Orthopedic surgeon Stephanie Husen, DO, was killed along with Preston Phillips, MD, who operated on the shooter's back on May 19, the Tulsa World reported June 2. A receptionist, Amanda Glenn, and staffer William Love were also killed in the building, which houses the Ambulatory Surgery Center at Saint Francis.
The shooter purchased an AR-15-style rifle from a local retailer about one hour before the shooting, the report said. He purchased a .40-caliber pistol from a local pawn shop two days prior.
The ACS press conference was set up after the May 24 Uvalde, Texas, elementary school shooting that left 19 children and one teacher dead.
"[Gun injury] treatment programs are not enough," former ACS medical director for trauma programs Ronald Stewart, MD, said at the news conference. "Treatment is not enough. We have to prevent these tragedies, and they are preventable."
Dr. Stewart, who is chair of the department of surgery at the University of Texas Health Science Center in San Antonio, cared for four Uvalde victims.
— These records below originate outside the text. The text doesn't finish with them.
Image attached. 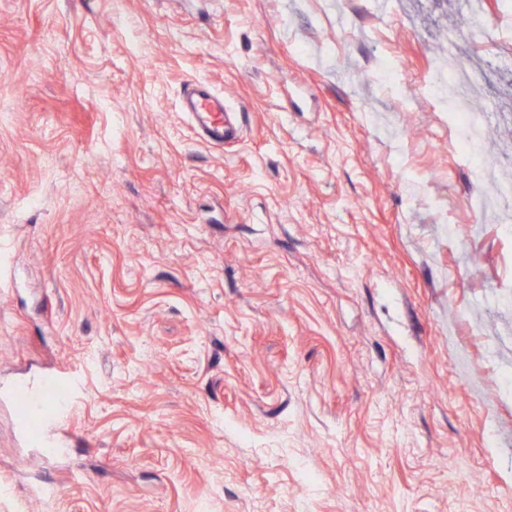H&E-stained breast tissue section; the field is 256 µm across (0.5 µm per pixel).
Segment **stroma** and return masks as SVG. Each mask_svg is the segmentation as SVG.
<instances>
[{
	"mask_svg": "<svg viewBox=\"0 0 512 512\" xmlns=\"http://www.w3.org/2000/svg\"><path fill=\"white\" fill-rule=\"evenodd\" d=\"M505 184L500 0H0V512H501ZM59 370L63 470L7 396ZM187 111L196 119L206 142L224 146L238 136L235 125L224 114L222 99L191 88L187 94Z\"/></svg>",
	"mask_w": 512,
	"mask_h": 512,
	"instance_id": "35a3bbf8",
	"label": "stroma"
}]
</instances>
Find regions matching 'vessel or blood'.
Instances as JSON below:
<instances>
[{
	"mask_svg": "<svg viewBox=\"0 0 512 512\" xmlns=\"http://www.w3.org/2000/svg\"><path fill=\"white\" fill-rule=\"evenodd\" d=\"M187 101V110L196 119L206 142L221 146L237 138L235 125L224 114L222 99L193 89ZM69 388V378L60 377L51 384L33 382L13 391L16 406L31 418L24 426L27 437L38 441L45 449L61 443L69 431L64 423Z\"/></svg>",
	"mask_w": 512,
	"mask_h": 512,
	"instance_id": "b4317fda",
	"label": "vessel or blood"
}]
</instances>
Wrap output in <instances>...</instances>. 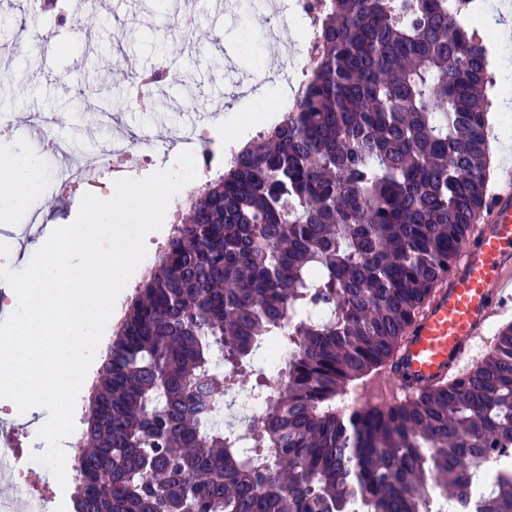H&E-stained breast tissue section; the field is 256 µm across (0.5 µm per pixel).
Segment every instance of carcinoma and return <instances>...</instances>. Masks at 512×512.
Instances as JSON below:
<instances>
[{
	"label": "carcinoma",
	"mask_w": 512,
	"mask_h": 512,
	"mask_svg": "<svg viewBox=\"0 0 512 512\" xmlns=\"http://www.w3.org/2000/svg\"><path fill=\"white\" fill-rule=\"evenodd\" d=\"M316 56L280 120L186 203L92 384L74 512H422L512 449V323L463 376L350 412L398 367L489 180L488 38L448 0H316ZM288 349L283 385L265 350ZM246 433L206 429L242 374ZM488 512H512V476ZM369 385L370 383L368 384V387L366 389H364L363 386L350 387L348 390V394L342 398L343 400L340 403L347 404L348 408L351 409L353 404L356 403L354 395H358L360 397V403L364 402L367 399H371L373 403H379L381 405H390L395 403V401L389 395L376 393L372 391L369 388Z\"/></svg>",
	"instance_id": "carcinoma-1"
}]
</instances>
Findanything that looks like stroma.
Masks as SVG:
<instances>
[{
	"label": "stroma",
	"instance_id": "35a3bbf8",
	"mask_svg": "<svg viewBox=\"0 0 512 512\" xmlns=\"http://www.w3.org/2000/svg\"><path fill=\"white\" fill-rule=\"evenodd\" d=\"M63 2L65 22L33 25L31 44L0 59V69L20 75L15 83L0 81V101L10 105L12 118L9 130L0 131V152L24 151L43 170L58 159L45 138L30 135L28 128L47 114L60 119L57 133L70 144L67 160L73 165L115 131L133 135L151 128L156 148L150 164L136 171L139 179L164 168L174 151V130L200 113L210 115L211 138L232 147L237 134L224 126V101L239 82L265 67L269 51L303 52L309 31L308 19L289 12L271 49L264 40L269 15L262 9L244 15L220 0H198L192 8L183 0H108L85 12L79 0ZM118 62L131 66L136 76L166 65L181 81L157 94L145 112L130 104V81L106 80ZM85 193L81 185L63 186L38 193L22 209L9 206L0 193V225L22 230L18 239L0 241V266L23 269L48 227L75 220Z\"/></svg>",
	"mask_w": 512,
	"mask_h": 512
}]
</instances>
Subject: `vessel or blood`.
<instances>
[{"label":"vessel or blood","mask_w":512,"mask_h":512,"mask_svg":"<svg viewBox=\"0 0 512 512\" xmlns=\"http://www.w3.org/2000/svg\"><path fill=\"white\" fill-rule=\"evenodd\" d=\"M512 171L489 192L470 226L450 276L438 284L411 324L394 375L403 395L449 376L500 311L512 287Z\"/></svg>","instance_id":"1"}]
</instances>
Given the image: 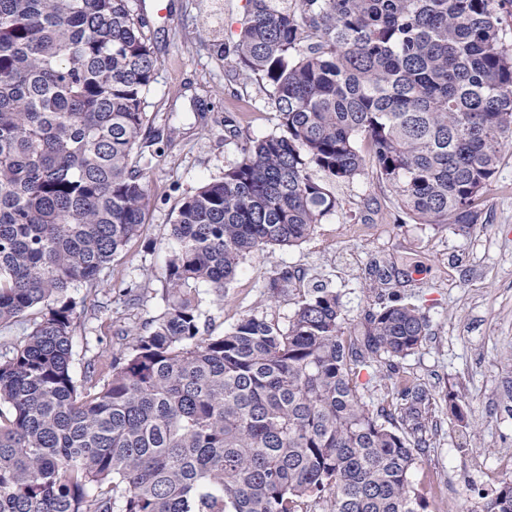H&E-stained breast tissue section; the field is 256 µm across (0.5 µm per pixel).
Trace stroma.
Segmentation results:
<instances>
[{
  "instance_id": "stroma-1",
  "label": "stroma",
  "mask_w": 512,
  "mask_h": 512,
  "mask_svg": "<svg viewBox=\"0 0 512 512\" xmlns=\"http://www.w3.org/2000/svg\"><path fill=\"white\" fill-rule=\"evenodd\" d=\"M145 18L158 65L146 96L152 130L170 136L148 153L150 202L140 234L129 241L112 276V289H131L129 323L157 315L163 303L167 236L178 201L201 183L220 178L238 157L242 137L272 133L277 114L261 84L233 76L232 60L218 47L237 33L245 0H167L169 17L152 0H131ZM237 129L229 131L225 116ZM341 211L317 225L306 242L247 257L224 292L208 303L209 333L227 331L249 314L287 322L307 288L324 283L341 296L345 329L356 328L379 296L395 293L419 306L429 332L398 373L417 378L438 403L432 438L413 472L428 512H470L480 494L506 478L512 458V152L505 155L466 226L416 224L396 207L394 192L369 172L336 187ZM286 270L293 279L278 297L266 284ZM81 321L72 368L115 343L111 316H91V300L76 292ZM457 393L463 421L445 396Z\"/></svg>"
}]
</instances>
"I talk to trauma surgeons across the nation on a regular basis, and we are all deeply disturbed," chair of the ACS Committee on Trauma Jeffrey Kerby, MD, PhD, said at the press conference. "Surgeons are human, and we can't help but share in the grief, pain and suffering that our patients and their families endure."
The ACS outlined a set of recommendations to address the gun violence epidemic. The recommendations were based on a survey sent to surgeons across the U.S., who ACS Trauma Programs Medical Director Eileen Bulger, MD, said are "almost all passionate firearm owners."
The organization recommended measures including robust background checks for all purchases and transfers of firearms; universal registration and the implementation of an electronic database for all registered firearms; and the reassessment of high capacity, magazine-fed semi-automatic guns like AR-15-style rifles to be included in the class III weapons designation, or the creation of a new weapons class to accommodate those guns.
"Whether it's a legislative process or an executive order, we believe that [AR-15-style classification] change should be made, and we would work with any stakeholders," ACS Executive Director Patricia Turner, MD, said at the conference.
"I do not believe that the [recommendations] pose an undue burden on the rights of individual gun owners," ACS Medical Director for Advocacy Patrick Bailey, MD, said. Dr. Bailey is a self-proclaimed gun owner.
"The public wants and expects us to do that," Dr. Stewart said. "The medical community has the expertise in caring for the patients. If we bring a health and medical approach on this to the legislative table, we can really make a difference."
The Tulsa attack was Oklahoma's second mass shooting in four days, USAToday reported June 2.